▶ _WORK TO BE COMPLETED_: From the first line to the last, restate the material word for word, omitting pictures.

▶ _DATA TO PROCESS_:
↓
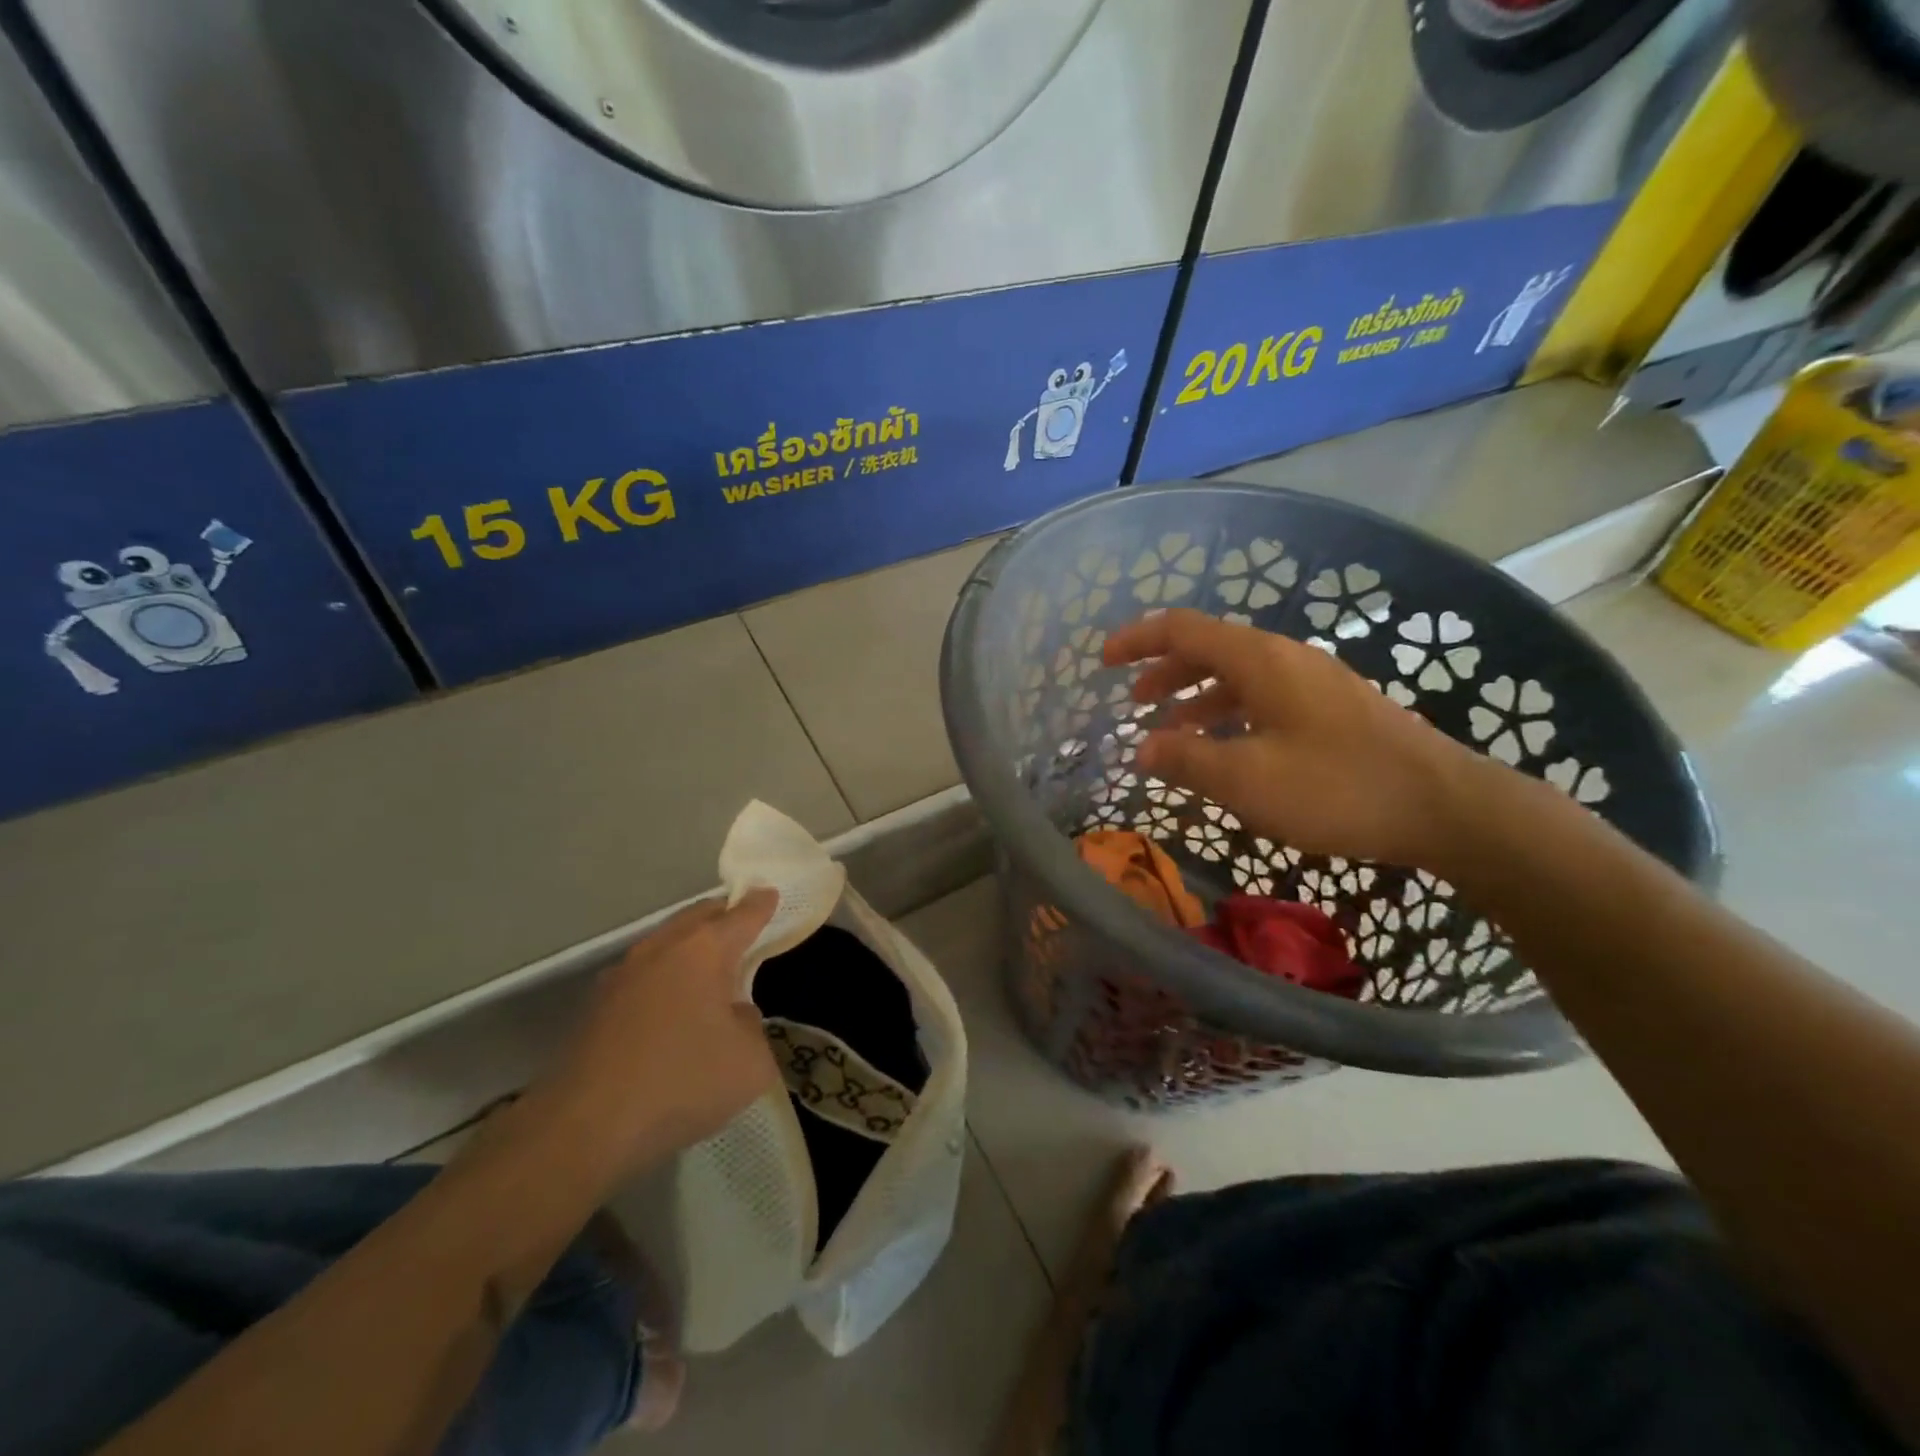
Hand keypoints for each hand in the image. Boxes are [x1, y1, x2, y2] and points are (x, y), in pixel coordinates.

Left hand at [540, 890, 780, 1173]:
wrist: (583, 1128)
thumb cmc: (680, 1083)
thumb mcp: (750, 1062)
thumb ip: (753, 1026)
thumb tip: (733, 1014)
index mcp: (703, 950)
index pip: (741, 915)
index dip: (761, 904)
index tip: (771, 894)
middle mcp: (661, 948)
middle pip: (699, 916)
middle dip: (724, 915)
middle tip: (745, 923)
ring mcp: (623, 974)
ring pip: (666, 942)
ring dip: (691, 945)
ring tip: (711, 964)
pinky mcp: (597, 1006)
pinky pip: (644, 974)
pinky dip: (665, 975)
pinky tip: (671, 1004)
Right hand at [1103, 609, 1483, 868]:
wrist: (1443, 806)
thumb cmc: (1336, 786)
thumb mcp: (1246, 779)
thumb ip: (1186, 760)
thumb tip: (1143, 749)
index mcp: (1259, 660)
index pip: (1183, 629)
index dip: (1138, 640)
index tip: (1104, 660)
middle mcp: (1284, 659)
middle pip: (1210, 648)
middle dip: (1164, 671)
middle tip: (1134, 703)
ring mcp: (1312, 682)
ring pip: (1237, 675)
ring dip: (1196, 696)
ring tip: (1170, 730)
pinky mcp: (1331, 709)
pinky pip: (1262, 698)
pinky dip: (1229, 714)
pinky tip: (1225, 748)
↑
▶ _SOLUTION FOR THIS EXERCISE_:
Hand keypoints for each hand in the image. Boxes are [x1, y1, x2, y2] and points are (x, y), in pixel coordinates.

Left hand at [540, 890, 780, 1173]:
wrist: (583, 1128)
thumb cmc: (680, 1083)
thumb mcp: (750, 1062)
thumb ip: (753, 1026)
thumb tip: (733, 1014)
index mcp: (703, 950)
index pip: (741, 915)
index dip: (761, 904)
index tip: (771, 894)
middle mcp: (661, 948)
middle pip: (699, 916)
middle dip: (724, 915)
middle tip: (745, 923)
ring mcp: (623, 974)
ring pip: (666, 942)
ring dip: (691, 945)
ring tip: (711, 964)
pinky mcp: (597, 1006)
pinky pip: (644, 974)
pinky dip: (665, 975)
pinky tip: (671, 1004)
Right hand at [1103, 609, 1483, 868]:
wrist: (1443, 806)
thumb cmc: (1336, 786)
thumb mcp: (1246, 779)
thumb ip: (1186, 760)
thumb tip: (1143, 749)
index mcp: (1259, 660)
index pip: (1183, 629)
index dip: (1138, 640)
index tip: (1104, 660)
middle mcp: (1284, 659)
middle pip: (1210, 648)
middle dip: (1164, 671)
middle tip: (1134, 703)
ring mcp: (1312, 682)
ring pip: (1237, 675)
ring dip: (1196, 696)
ring tip: (1170, 730)
pinky mcp: (1331, 709)
pinky pip: (1262, 698)
pinky dip: (1229, 714)
pinky tip: (1225, 748)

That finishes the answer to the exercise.